Task directions: Please reproduce everything in the items below from the line containing "of connected bots" down to the line containing "last my ball ID", with both of those lines included.

Recorded information:
>>>

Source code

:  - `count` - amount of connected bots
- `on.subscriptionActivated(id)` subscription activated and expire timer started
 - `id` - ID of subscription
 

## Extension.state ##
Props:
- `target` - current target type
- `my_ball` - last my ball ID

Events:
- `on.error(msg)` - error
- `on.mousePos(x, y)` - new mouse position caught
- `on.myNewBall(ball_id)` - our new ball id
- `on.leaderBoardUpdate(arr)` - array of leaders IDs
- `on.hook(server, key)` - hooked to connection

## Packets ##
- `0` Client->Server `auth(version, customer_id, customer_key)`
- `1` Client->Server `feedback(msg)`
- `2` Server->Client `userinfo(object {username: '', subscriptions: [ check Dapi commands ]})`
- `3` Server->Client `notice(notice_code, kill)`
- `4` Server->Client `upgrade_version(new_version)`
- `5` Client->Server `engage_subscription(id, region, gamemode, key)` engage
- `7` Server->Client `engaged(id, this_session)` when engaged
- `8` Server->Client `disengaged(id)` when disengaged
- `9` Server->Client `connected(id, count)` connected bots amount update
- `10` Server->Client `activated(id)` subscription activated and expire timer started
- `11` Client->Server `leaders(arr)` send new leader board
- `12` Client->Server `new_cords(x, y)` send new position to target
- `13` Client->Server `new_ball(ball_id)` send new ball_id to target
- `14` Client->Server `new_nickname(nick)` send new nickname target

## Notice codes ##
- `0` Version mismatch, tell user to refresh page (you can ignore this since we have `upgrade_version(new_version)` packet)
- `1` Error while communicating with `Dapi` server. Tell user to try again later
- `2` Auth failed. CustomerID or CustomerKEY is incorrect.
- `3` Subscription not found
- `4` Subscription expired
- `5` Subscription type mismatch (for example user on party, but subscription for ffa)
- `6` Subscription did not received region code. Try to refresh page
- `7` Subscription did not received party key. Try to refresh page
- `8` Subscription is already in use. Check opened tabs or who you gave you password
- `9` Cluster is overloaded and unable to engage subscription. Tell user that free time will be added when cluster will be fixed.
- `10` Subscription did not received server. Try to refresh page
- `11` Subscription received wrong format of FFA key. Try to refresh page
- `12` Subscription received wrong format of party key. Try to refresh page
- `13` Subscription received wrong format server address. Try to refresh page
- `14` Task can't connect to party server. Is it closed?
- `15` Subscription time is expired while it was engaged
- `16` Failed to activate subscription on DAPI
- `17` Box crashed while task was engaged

<<<
>>>

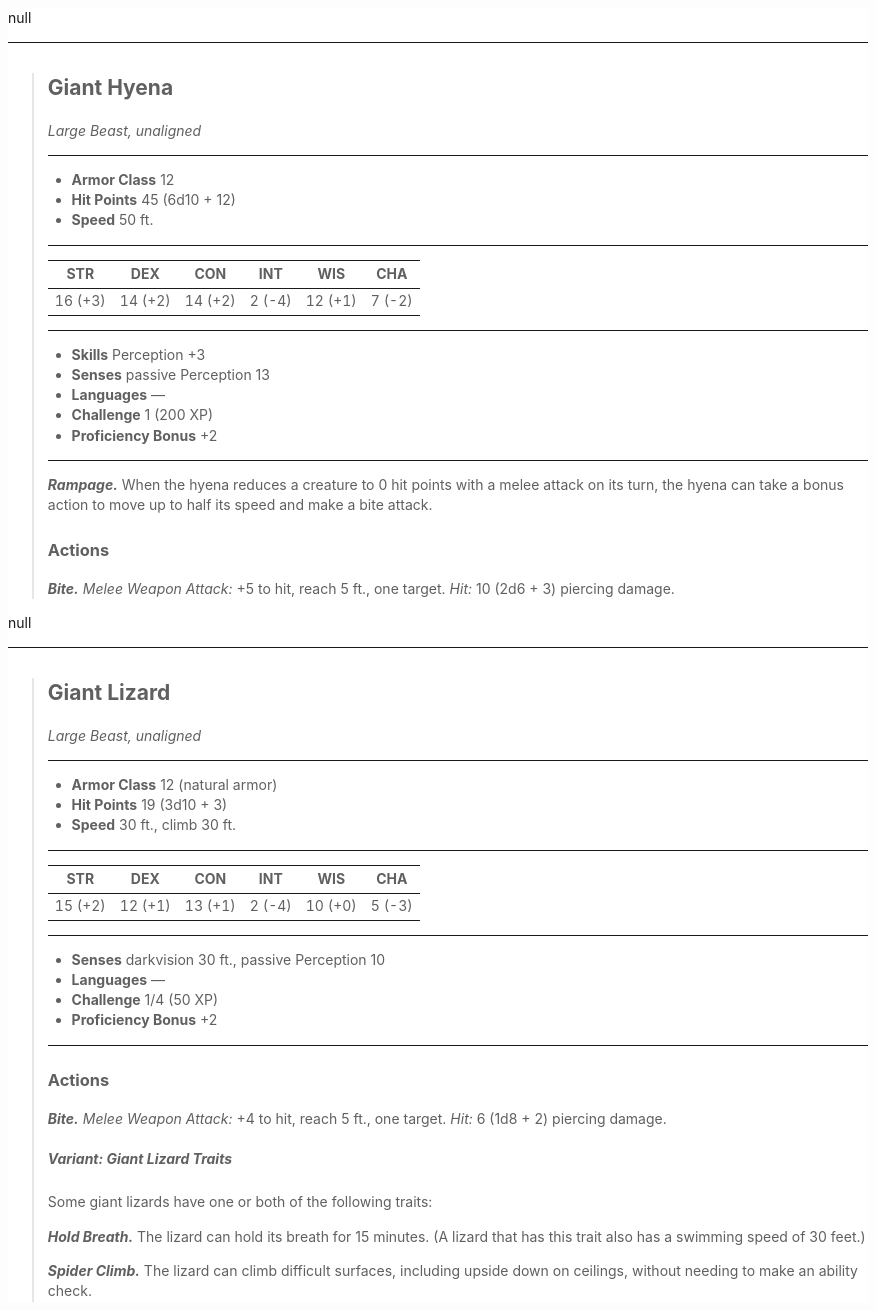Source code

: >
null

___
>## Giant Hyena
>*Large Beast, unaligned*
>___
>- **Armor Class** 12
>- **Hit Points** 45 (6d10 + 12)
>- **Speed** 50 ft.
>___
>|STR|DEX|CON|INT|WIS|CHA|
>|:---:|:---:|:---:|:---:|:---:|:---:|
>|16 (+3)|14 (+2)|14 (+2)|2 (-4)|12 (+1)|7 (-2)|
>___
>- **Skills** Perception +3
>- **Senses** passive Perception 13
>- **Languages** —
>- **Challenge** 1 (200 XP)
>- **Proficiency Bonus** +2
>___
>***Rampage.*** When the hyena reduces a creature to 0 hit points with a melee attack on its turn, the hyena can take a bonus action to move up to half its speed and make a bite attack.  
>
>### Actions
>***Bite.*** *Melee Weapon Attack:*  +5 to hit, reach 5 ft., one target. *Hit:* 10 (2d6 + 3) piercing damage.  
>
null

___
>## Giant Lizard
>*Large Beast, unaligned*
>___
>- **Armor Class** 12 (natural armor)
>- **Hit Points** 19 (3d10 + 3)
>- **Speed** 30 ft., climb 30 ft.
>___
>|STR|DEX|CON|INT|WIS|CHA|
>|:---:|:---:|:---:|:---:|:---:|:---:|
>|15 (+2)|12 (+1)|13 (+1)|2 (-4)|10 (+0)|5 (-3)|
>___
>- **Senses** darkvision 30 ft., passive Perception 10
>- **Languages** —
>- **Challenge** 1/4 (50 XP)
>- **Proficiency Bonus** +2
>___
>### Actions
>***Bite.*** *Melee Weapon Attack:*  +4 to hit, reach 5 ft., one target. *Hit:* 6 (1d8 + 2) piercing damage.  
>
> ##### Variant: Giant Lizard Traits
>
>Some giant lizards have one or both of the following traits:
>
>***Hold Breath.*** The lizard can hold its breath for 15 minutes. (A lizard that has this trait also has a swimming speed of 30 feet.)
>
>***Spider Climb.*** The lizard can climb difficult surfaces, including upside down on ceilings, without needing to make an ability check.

<<<

Output for this exercise:
:  - `count` - amount of connected bots
- `on.subscriptionActivated(id)` subscription activated and expire timer started
 - `id` - ID of subscription
 

## Extension.state ##
Props:
- `target` - current target type
- `my_ball` - last my ball ID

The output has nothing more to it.